# Mongolian Death Worm



## Johnny Thunder (Feb 24, 2006)

Love these stories.

http://www.metro.co.uk/weird/article.html?in_article_id=7707&in_page_id=2


----------



## Johnny Thunder (Feb 24, 2006)

http://www.3news.co.nz/David-Farrie...abid/418/articleID/114087/cat/55/Default.aspx

http://www.environmentalgraffiti.com/featured/truth-behind-mongolian-death-worm


----------



## CRAZYBOUTHALLOWEEN (Jul 19, 2009)

That could turn into a great prop!!


----------



## RoxyBlue (Oct 6, 2008)

So the creature is about five feet long, lives under the sand, is attracted to tremors, and is deadly to people. Hmmmm, now what does that remind me of?

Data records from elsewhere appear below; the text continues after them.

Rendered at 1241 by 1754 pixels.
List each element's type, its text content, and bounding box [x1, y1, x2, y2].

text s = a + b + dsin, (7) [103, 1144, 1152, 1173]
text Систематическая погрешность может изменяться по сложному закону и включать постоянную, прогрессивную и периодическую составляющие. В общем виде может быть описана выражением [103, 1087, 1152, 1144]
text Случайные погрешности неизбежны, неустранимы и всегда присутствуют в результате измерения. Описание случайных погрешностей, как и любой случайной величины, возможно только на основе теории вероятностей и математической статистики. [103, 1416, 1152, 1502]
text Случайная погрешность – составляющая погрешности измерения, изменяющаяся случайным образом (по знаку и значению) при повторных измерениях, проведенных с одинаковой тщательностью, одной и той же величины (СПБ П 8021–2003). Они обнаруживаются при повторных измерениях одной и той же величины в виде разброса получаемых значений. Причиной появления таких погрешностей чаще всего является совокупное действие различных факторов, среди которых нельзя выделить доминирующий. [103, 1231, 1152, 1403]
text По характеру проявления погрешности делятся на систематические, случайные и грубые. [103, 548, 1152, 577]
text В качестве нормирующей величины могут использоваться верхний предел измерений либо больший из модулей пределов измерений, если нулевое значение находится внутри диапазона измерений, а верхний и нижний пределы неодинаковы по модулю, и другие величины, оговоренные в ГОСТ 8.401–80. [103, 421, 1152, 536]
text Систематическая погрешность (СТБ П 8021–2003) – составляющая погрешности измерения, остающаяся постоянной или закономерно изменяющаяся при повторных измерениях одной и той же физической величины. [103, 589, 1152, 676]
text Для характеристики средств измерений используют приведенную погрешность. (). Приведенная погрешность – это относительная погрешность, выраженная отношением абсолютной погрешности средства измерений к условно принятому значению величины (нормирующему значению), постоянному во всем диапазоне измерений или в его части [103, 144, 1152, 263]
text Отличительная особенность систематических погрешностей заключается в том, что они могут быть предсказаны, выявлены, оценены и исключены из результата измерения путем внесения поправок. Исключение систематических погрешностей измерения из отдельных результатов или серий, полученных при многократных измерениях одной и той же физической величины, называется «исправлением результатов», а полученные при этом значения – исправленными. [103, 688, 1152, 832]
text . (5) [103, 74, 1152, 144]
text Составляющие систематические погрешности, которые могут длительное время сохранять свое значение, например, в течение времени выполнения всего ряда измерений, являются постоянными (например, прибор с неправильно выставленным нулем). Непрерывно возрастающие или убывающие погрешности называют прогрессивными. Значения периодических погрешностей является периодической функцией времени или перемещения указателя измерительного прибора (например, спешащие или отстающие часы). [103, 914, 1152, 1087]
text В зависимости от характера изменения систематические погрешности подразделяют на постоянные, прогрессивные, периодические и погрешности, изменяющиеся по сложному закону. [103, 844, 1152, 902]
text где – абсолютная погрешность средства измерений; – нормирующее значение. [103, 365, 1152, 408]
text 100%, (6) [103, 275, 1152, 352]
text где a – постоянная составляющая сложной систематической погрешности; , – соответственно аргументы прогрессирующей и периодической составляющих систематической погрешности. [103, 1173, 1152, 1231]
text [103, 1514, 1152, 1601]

Weren't these two guys looking for the same thing?


----------



## The Archivist (May 31, 2009)

amazing what people will believe. Next you'll tell me that Santa Claus and the Easter Bunny are real too?


----------



## Don Givens (Dec 2, 2008)

................. kills people by spitting concentrated acid or shooting lightning from its rectum over long distances.

Gimme a six pack of Blatz and I could do that too.


----------



## fritz42_male (May 5, 2009)

Lol but there are stranger genuine creatures around. Google horsehoe crab. A blood based on copper - weird!


----------